Manon arrive en courant. La fillette de cinq ans accueille la visite avec un grand sourire et ses yeux brillants. Elle court dans la cuisine et le salon et veut savoir qui est cet inconnu qui vient à sa rencontre. «Il s’appelle Étienne», lui répond doucement sa mère, Josée Pharand. Manon saute sur place et répète «Étienne, Étienne». Sa légère difficulté d’élocution est camouflée par un entrain contagieux. Très affectueuse, elle embrasse son petit frère, Alec, puis ses parents.

«C’est difficile de dire où sa personnalité se termine et où l’autisme débute. C’est mélangé. On peut croire qu’elle serait vivante comme ça, sans l’autisme, mais ce gigotage est aussi associé à l’autisme», confie sa mère.

Les premiers indices annonciateurs de l’autisme ont commencé à apparaître lorsque Manon avait quinze mois. «Peut-être qu’il y en a eu avant, mais comme nouveau parent, on ne les a peut-être pas vus», confie la mère de famille. Déjà à cette époque, la famille frappe un mur: une vingtaine de mois vont être nécessaires pour rencontrer un spécialiste et avoir l’heure juste.

«Le 15 mai 2017, Manon a été diagnostiquée comme souffrante d’autisme sévère. En plus, elle avait un trouble de développement global. Ça signifie qu’elle a des délais en communication, en motricité, dans sa compréhension et qu’elle aura besoin de beaucoup d’appuis et de thérapie», explique Josée Pharand.

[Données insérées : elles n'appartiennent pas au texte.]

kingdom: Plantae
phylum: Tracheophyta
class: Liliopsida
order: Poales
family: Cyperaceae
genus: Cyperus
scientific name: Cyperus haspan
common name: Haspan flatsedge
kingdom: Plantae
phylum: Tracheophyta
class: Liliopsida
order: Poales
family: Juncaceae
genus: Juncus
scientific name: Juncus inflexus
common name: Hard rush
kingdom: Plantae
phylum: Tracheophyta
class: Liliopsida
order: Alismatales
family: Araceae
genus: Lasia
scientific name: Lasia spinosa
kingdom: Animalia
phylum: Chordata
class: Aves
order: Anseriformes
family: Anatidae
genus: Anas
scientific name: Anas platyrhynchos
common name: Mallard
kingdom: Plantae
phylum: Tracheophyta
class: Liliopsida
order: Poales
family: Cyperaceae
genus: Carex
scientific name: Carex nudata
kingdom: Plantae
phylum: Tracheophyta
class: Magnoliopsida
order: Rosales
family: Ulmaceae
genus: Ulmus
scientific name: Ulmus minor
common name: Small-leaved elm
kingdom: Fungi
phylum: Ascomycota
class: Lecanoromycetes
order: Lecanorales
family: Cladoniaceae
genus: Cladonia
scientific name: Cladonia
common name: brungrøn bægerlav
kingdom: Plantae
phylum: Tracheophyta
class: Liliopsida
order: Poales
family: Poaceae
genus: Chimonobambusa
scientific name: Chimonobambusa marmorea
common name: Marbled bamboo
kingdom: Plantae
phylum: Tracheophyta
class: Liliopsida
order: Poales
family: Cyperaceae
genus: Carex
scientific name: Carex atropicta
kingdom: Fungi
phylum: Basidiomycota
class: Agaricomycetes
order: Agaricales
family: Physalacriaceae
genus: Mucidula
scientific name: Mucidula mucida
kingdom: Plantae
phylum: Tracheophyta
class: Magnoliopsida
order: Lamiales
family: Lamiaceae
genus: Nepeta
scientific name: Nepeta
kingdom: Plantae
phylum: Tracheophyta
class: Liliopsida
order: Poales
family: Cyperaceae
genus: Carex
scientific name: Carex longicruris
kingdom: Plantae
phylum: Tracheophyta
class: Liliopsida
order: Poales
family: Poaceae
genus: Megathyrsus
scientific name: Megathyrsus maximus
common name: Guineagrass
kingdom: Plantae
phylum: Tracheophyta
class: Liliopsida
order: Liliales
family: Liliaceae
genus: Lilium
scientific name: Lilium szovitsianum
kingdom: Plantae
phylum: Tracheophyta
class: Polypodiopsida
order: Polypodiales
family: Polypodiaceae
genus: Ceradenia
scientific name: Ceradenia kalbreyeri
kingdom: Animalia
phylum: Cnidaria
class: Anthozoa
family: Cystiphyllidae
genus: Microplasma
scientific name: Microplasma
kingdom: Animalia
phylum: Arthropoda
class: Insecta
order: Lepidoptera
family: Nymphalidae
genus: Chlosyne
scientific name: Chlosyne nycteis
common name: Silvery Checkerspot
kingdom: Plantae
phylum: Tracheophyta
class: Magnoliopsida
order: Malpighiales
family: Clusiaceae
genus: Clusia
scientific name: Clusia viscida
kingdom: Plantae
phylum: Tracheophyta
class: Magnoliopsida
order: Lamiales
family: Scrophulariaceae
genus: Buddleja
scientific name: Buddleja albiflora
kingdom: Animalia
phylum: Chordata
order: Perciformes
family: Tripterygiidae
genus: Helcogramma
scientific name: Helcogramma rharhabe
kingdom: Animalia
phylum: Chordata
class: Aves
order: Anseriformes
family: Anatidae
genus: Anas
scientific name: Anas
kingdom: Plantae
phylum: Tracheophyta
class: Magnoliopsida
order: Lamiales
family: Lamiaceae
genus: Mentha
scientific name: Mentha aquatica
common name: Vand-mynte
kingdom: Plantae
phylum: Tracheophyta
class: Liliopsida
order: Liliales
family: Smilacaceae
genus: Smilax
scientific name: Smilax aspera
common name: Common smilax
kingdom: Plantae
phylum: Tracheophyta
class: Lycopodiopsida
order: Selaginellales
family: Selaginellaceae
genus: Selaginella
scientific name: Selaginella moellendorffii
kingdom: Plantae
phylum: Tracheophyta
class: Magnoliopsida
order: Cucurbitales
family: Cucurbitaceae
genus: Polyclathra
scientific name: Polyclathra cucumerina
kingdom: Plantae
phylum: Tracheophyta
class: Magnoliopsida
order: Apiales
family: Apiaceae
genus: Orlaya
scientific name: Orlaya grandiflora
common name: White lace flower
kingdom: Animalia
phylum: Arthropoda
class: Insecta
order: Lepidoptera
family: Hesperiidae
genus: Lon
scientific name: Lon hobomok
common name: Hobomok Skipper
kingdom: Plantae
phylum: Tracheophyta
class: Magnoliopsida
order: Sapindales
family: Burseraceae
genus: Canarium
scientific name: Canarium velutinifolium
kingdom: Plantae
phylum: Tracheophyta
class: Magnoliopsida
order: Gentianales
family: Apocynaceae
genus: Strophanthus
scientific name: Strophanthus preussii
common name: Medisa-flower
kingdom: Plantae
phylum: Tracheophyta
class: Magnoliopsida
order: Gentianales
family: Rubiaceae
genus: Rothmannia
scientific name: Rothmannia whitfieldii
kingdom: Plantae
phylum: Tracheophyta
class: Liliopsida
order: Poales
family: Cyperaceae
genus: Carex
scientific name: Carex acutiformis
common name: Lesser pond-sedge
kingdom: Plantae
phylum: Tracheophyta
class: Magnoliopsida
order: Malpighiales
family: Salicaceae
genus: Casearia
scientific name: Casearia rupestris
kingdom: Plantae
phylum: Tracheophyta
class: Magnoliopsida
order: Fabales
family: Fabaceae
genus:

Près de deux ans plus tard, de quels services de santé bénéficie-t-elle? À peu près aucun. «Manon est sur la liste d’attente depuis le 15 mai 2017. Elle a besoin d’intervention intensive et de 20 à 40 heures de thérapie par semaine pour l’amélioration de son état. On attend depuis deux ans pour avoir ces premiers soins. Quand j’ai appelé récemment, on m’a dit qu’il faudrait peut-être attendre encore 18 mois», confie Mme Pharand, exaspérée. Sa retenue trahit une colère, une incompréhension. À 5 ans, il est critique pour Manon d’obtenir cette thérapie qui pourra lui permettre de gagner en autonomie, dit-elle.

N’acceptant pas que leur enfant soit victime d’un système engourdi, la famille Pharand a décidé de se tourner vers le privé pour obtenir cette thérapie tant espérée. «20 heures par semaine allait nous coûter 55 000 $ par année. Mon mari et moi, nous avons commencé à faire des planifications budgétaires, à voir ce qu’on pourrait vendre et à considérer une marge de crédit», raconte-t-elle.

«Nous avons multiplié les appels avant de réaliser que… le privé n’offre pas de services en français à Sudbury! J’ai pleuré toute la journée. On est tellement prêt à faire n’importe quoi pour Manon. Mais pas à aller en anglais. Car, si on allait vers l’anglais, ça éliminerait tout le progrès fait en français», confie-t-elle.